╭─ Selected text

5

Let's assume table with 3 columns (originally it's a big table): id, is_deleted, date. I have to check if given id's are deleted or not and create new column with this value (TRUE or FALSE). Let's simplify it to below table (before):

id is_deleted date
A False 03-07-2022
A True 04-07-2022
B False 05-07-2022
B False 06-07-2022
C True 07-07-2022

(after):

id is_deleted date deleted
A True 03-07-2022 TRUE
A False 04-07-2022 TRUE
B False 05-07-2022 FALSE
B False 06-07-2022 FALSE
C True 07-07-2022 TRUE

So we can see that row with ids A and C should have True value in new column. For given id could be more than one TRUE value in is_deleted column. If any id has at least one TRUE value, all rows with given id should be deleted (TRUE value in new column). I need to do it inside this table, without group by, cuz by choosing group by, I have to create another CTE to join it with and it complicates a problem and performance.

I want to just create single column inside this table with new deleted value.

I've found bool_or function, but it won't work with window functions in redshift, my code:

bool_or(is_deleted) over(partition by id) as is_del

I can't use max, sum functions on boolean. Casting bool to int worsens the performance. Is there any other way to do it using booleans and keep good performance?

Thank you.

╰─
╭─ Data records

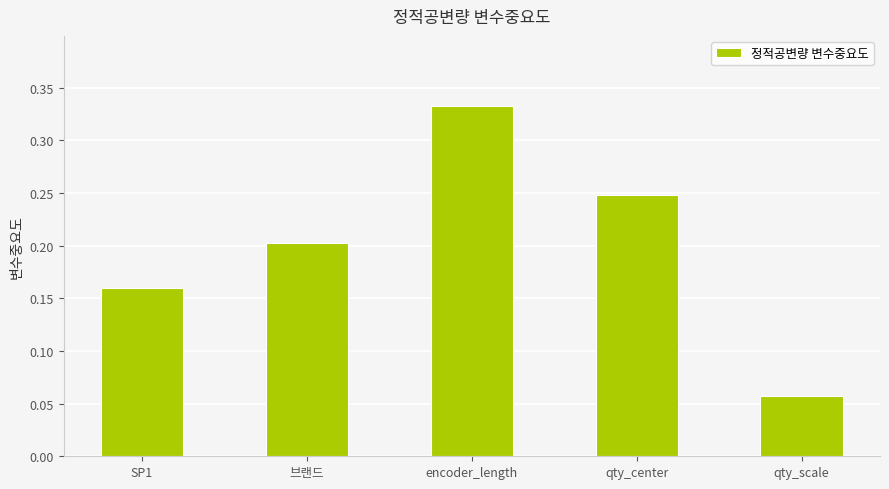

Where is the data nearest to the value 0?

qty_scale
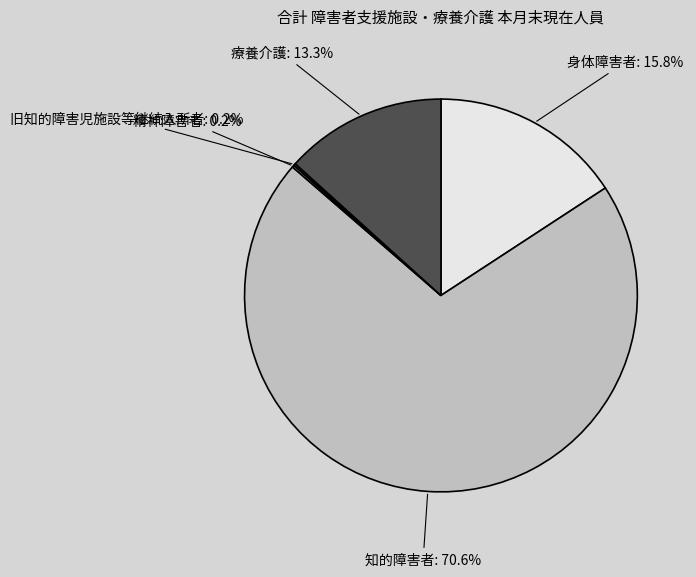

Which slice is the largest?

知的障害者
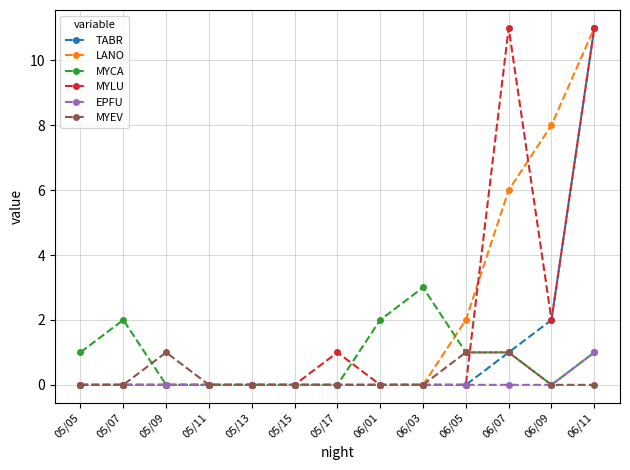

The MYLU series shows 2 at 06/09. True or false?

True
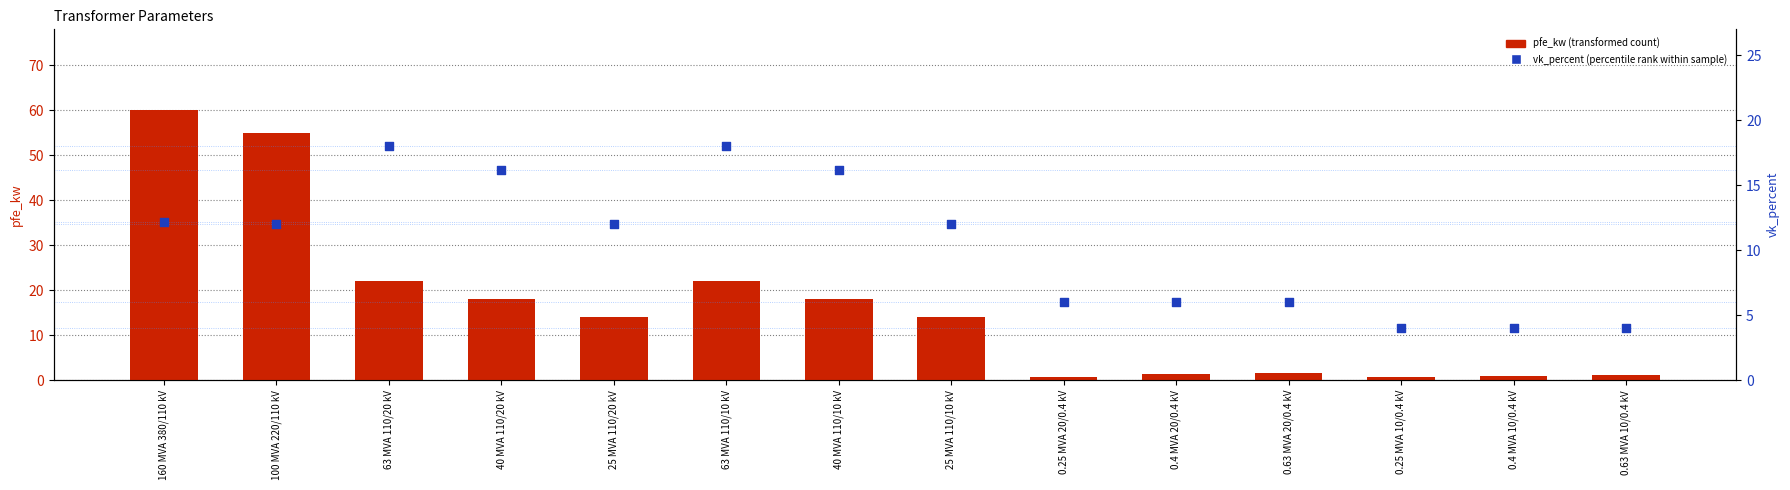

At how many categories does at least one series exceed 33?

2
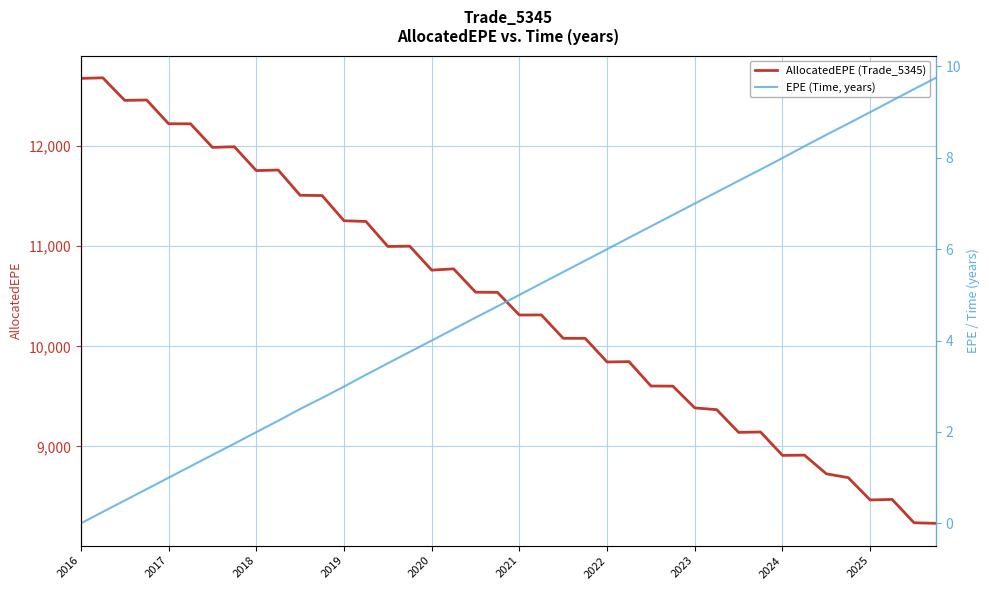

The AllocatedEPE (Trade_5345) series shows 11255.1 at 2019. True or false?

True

╰─

# [Using the information]
A – From the Redshift question, copy word for word the passage that begins at the words "bool_or(is_deleted) over(partition by" and stops after the words "keep good performance?".
B – Summarize the Redshift question in two sentences.

# [Task-by-task answers]
A –
bool_or(is_deleted) over(partition by id) as is_del

I can't use max, sum functions on boolean. Casting bool to int worsens the performance. Is there any other way to do it using booleans and keep good performance?

B – The writer wants to add a column to a table of id, is_deleted, and date that marks every row of an id TRUE if any row for that id has is_deleted TRUE, without using GROUP BY and another CTE. Since bool_or won't work as a window function in Redshift, max and sum can't be used on booleans, and casting to int worsens performance, the writer asks for another way to do it with booleans while keeping good performance.